In contrast, the successful aerospace engineer Max Munk advocated "aimful thinking".[15]
Re-envision
To invent is to see anew. Inventors often envision a new idea, seeing it in their mind's eye. New ideas can arise when the conscious mind turns away from the subject or problem when the inventor's focus is on something else, or while relaxing or sleeping. A novel idea may come in a flash—a Eureka! moment. For example, after years of working to figure out the general theory of relativity, the solution came to Einstein suddenly in a dream "like a giant die making an indelible impress, a huge map of the universe outlined itself in one clear vision".[16] Inventions can also be accidental, such as in the case of polytetrafluoroethylene (Teflon).
Insight
Insight can also be a vital element of invention. Such inventive insight may begin with questions, doubt or a hunch. It may begin by recognizing that something unusual or accidental may be useful or that it could open a new avenue for exploration. For example, the odd metallic color of plastic made by accidentally adding a thousand times too much catalyst led scientists to explore its metal-like properties, inventing electrically conductive plastic and light emitting plastic-—an invention that won the Nobel Prize in 2000 and has led to innovative lighting, display screens, wallpaper and much more (see conductive polymer, and organic light-emitting diode or OLED).[17]
Exploration
A rare 1884 photo showing the experimental recording of voice patterns by a photographic process at the Alexander Graham Bell Laboratory in Washington, D.C. Many of their experimental designs panned out in failure.
Invention is often an exploratory process with an uncertain or unknown outcome. There are failures as well as successes.

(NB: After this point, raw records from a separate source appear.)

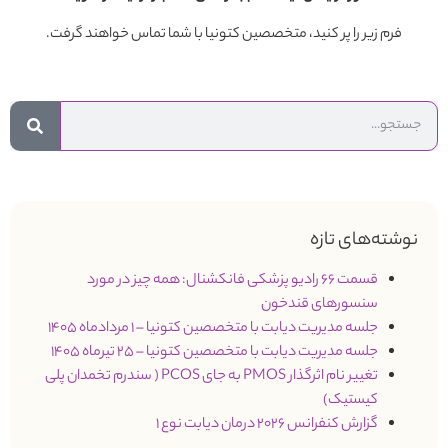
فرم زیر را پر کنید، متخصصین کتونیا با شما تماس خواهند گرفت.
نوشته‌های تازه
قسمت 66 رادیو پزشکی فانکشنال: همه چیز در مورد
سنسورهای قندخون
جلسه مدیریت دیابت با متخصصین کتونیا – 1 مردادماه 1405
جلسه مدیریت دیابت با متخصصین کتونیا – 25 تیرماه 1405
تغییر نام اثرگذار PMOS به جای PCOS ( سندرم تخمدان پلی
کیستیک)
گزارش کنفرانس 2026 درمان دیابت نوع 1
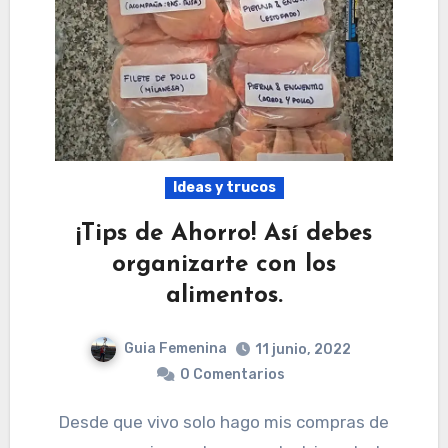
Ideas y trucos
¡Tips de Ahorro! Así debes
organizarte con los
alimentos.
Guia Femenina
11 junio, 2022
0 Comentarios
Desde que vivo solo hago mis compras de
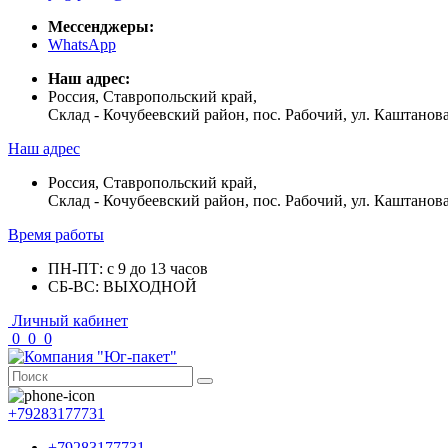
Мессенджеры:
WhatsApp
Наш адрес:
Россия, Ставропольский край,
Склад - Кочубеевский район, пос. Рабочий, ул. Каштанова
Наш адрес
Россия, Ставропольский край,
Склад - Кочубеевский район, пос. Рабочий, ул. Каштанова
Время работы
ПН-ПТ: с 9 до 13 часов
СБ-ВС: ВЫХОДНОЙ
Личный кабинет
0
0
0
+79283177731
+79283177731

Inspiration can start the process, but no matter how complete the initial idea, inventions typically must be developed.
Improvement
Inventors may, for example, try to improve something by making it more effective, healthier, faster, more efficient, easier to use, serve more purposes, longer lasting, cheaper, more ecologically friendly, or aesthetically different, lighter weight, more ergonomic, structurally different, with new light or color properties, etc.